▸ Aufgabe
Setze den Text über günstige Bestattungen nach seiner letzten Zeile fort.

++++ Textabschnitt ++++

1. Zum Inhalt springen
  2. Zur Hauptnavigation springen
  3. Zu weiteren Angeboten der DW springen
Glaube

Günstig ins Grab

Merlin Bartel
30. März 2018

"Gestorben wird immer", heißt es in der Bestattungsbranche. An Aufträgen mangelt es nicht, doch die günstige Konkurrenz wächst. Funktioniert Sparen mit Pietät?

Urnengräberfeld auf dem Nordfriedhof in Oberhausen (Foto: Imago/Werner Otto)
Bild: Imago/Werner Otto

Der Tod ist näher, als man denkt. Schon immer ist er ein großes Geschäft, doch das war noch nie so präsent in der Öffentlichkeit wie heute. Ob als Reklame in der Straßenbahn oder Werbeanzeige im Internet: Bestatter unterbieten sich mit günstigen Angeboten. "Ab 444 Euro" oder "950 Euro für ganz NRW" heißt es darauf, oft neben christlichen Symbolen.

Lange Zeit war die Branche von religiösen und moralischen Vorstellungen geprägt. "Der Bestattungsmarkt war bis ins späte 20. Jahrhundert intransparent und weitestgehend von Familienunternehmen dominiert", sagt der Sozialhistoriker Norbert Fischer, der derzeit eine Gastprofessur an der Universität Wien hat. "In den 90er-Jahren sorgten verstärkt Konzerne für Konkurrenz."

Jede zehnte Bestattung ist vom "Discounter"

++++ Aufgeführte Einträge ++++

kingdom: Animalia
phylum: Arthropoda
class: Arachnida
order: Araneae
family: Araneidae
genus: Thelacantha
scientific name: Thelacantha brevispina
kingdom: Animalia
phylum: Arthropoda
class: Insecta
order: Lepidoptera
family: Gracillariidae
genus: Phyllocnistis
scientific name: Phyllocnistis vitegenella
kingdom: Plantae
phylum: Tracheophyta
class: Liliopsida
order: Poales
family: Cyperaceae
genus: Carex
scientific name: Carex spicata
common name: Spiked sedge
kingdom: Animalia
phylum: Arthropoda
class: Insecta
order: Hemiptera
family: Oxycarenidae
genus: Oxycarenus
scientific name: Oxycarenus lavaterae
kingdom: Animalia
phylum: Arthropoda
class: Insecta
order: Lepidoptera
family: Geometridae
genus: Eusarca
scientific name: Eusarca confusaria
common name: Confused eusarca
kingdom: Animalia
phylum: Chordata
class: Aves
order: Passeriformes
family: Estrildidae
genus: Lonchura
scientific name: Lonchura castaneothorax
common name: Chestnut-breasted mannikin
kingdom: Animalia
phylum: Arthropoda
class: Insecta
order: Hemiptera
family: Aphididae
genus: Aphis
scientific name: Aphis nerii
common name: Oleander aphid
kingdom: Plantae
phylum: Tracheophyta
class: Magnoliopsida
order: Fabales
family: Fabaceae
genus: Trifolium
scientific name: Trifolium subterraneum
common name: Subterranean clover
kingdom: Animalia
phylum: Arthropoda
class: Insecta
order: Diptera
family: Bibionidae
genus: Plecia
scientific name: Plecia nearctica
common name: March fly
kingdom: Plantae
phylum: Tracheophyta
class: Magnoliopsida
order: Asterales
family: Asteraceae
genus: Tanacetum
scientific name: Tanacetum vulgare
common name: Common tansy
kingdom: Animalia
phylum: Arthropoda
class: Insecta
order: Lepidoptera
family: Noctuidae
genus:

++++

▸ Ergebnis
Rund 4000 Bestattungsunternehmen gibt es heute in Deutschland. Nach Angaben des Zentralverbands des Deutschen Handwerks leiten sie knapp 5400 Filialen. Neben Traditionsbetrieben etablieren sich auch zunehmend sogenannte Discount-Bestatter. "Die Verteilung nimmt sowohl im unteren als auch im oberen Marktsegment zu. Das geht zulasten der bürgerlichen Mitte, die noch 65 Prozent ausmacht", sagt Oliver Wirthmann, Geschäftsführer des Kuratoriums Deutsche Bestattungskultur. "Das untere Segment macht etwa zehn bis 15 Prozent aus." Das durch das Internet gewachsene Angebot löste eine intensivere Beschäftigung mit dem Thema Bestattung aus, sagt Historiker Fischer. "Routinen wurden aufgebrochen und anstelle des alteingesessenen Bestatters vor Ort konnte verglichen werden."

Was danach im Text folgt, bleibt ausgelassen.